Sitting at a cozy corner table at Caracas Bakery, Florida’s newest Democratic Senate candidate Hector Mujica described his Sunday routine: church with his wife and 16-month-old son, sometimes with their dog Coco in tow, before heading here for pastries. “This place has been a bit of a ritual for the sacredness of our weekends,” Mujica said. “It’s a small business that a friend of mine started a few years ago,” he added, raving about the cachitos de jamón. “Venezuelans have the best baked goods.”
A pastor’s kid and child of immigrants who left Venezuela for Broward County, Mujica, 36, points to his faith and parents’ example of service as central to his identity — and to his campaign pitch to Floridians. His newly launched campaign video opens with a Bible verse and shots of him walking the streets talking to homeless Floridians. He’s facing a steep uphill battle. But the God-fearing, first-time candidate is hoping to appeal to Florida voters at a time that the Democratic Party is struggling trying to find relevance or a defining identity in the MAGA era. “In Florida, there’s more of a hunger for public servants and nonpoliticians,” Democratic pollster Celinda Lake, who Mujica has hired, said. “And then the other thing and I keep coming back to but I think it’s really key: Florida Latinos are really hungry for a Latino candidate.” The Florida International University graduate has worked for Google’s philanthropy arm for the past 13 years in disaster response and most recently disseminating grants across the Americas, but left his job earlier this month to hit the campaign trail full-time.

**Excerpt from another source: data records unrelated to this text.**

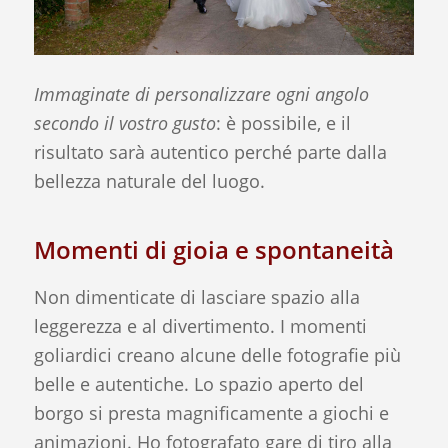
Immaginate di personalizzare ogni angolo
secondo il vostro gusto
: è possibile, e il
risultato sarà autentico perché parte dalla
bellezza naturale del luogo.
Momenti di gioia e spontaneità
Non dimenticate di lasciare spazio alla
leggerezza e al divertimento. I momenti
goliardici creano alcune delle fotografie più
belle e autentiche. Lo spazio aperto del
borgo si presta magnificamente a giochi e
animazioni. Ho fotografato gare di tiro alla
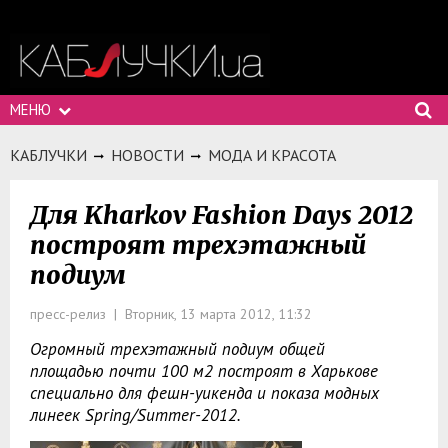
МЕНЮ
КАБЛУЧКИ
НОВОСТИ
МОДА И КРАСОТА
Для Kharkov Fashion Days 2012
построят трехэтажный
подиум
пресс-релиз | Вторник, 13 марта 2012, 11:32
Огромный трехэтажный подиум общей
площадью почти 100 м2 построят в Харькове
специально для фешн-уикенда и показа модных
линеек Spring/Summer-2012.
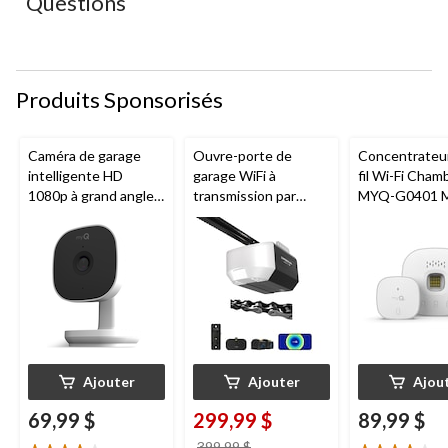
Questions
Produits Sponsorisés
Caméra de garage
Ouvre-porte de
Concentrateu
intelligente HD
garage WiFi à
fil Wi-Fi Cham
1080p à grand angle
transmission par
MYQ-G0401 
Chamberlain, vision
chaîne de 1/2 HP
pour porte de
nocturne, résistante
Chamberlain
aux intempéries
Ajouter
Ajouter
Ajou
69,99 $
299,99 $
89,99 $
prix
399,99 $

If successful, he’d also be the first Venezuelan-American senator, at a time when Venezuela has become a central part of President Donald Trump’s foreign policy. “I’ve been fortunate and lucky to have my entire extended family here in South Florida. Also, my wife’s entire extended family is also here in South Florida,” he told the Miami Herald in an interview. “Our families are reflective of the diversity of the state of Florida when it comes to political belief and I think that’s part of the strength that I bring to this candidacy.” Success is unlikely in Florida — even if he does find a way to capture independents and some Republicans. Democrats haven’t won a Senate seat since 2012 or any other statewide race in the past seven years.
The state is particularly expensive to campaign in and national Democratic funding arms have all but written off its Senate race. A spokesperson for Mujica said they’re actively fundraising, but declined to provide their cash on hand so far. Plus, since he’s never run for office before, Mujica has no statewide name recognition. And he’ll have to make it past a Democratic primary, which also includes Jennifer Jenkins, who’s actually run a political campaign before for school board. To bolster his chances at success, he’s hired Lake, the ubiquitous Democratic pollster who also works for Florida Rep. Maxwell Frost. She makes the case that Mujica is exactly the kind of candidate voters want as Democrats’ struggle to gain back power. “The strongest thing in the poll by far was Hector’s unique story. People really, really, really were interested, really responded to it,” Lake said. She pointed to both his parents’ background in faith-based community service and his work at Google, including around AI — which she says has been coming up as a key issue in her polls across the country.
She also insists that Sen. Ashley Moody — who was appointed by Gov. Ron DeSantis after Trump tapped Marco Rubio for Secretary of State earlier this year — is uniquely vulnerable because she hasn’t been elected to the seat before. Moody won reelection as Florida’s attorney general in 2022 with 60% of the vote. But the Republican political machine in Florida is such a behemoth, Moody, as the Republican incumbent, has a much easier path forward than any Democrat in the state. In the unlikely race, Mujica said his focus is on keeping his message personal. “Part of my diagnosis of what’s so broken today in America is that we’ve lost an orientation towards community,” he said. “We’ve lost an orientation towards seeing other people as dignified image bearers of the Creator, that they too are worthy of respect and of shared humanity.”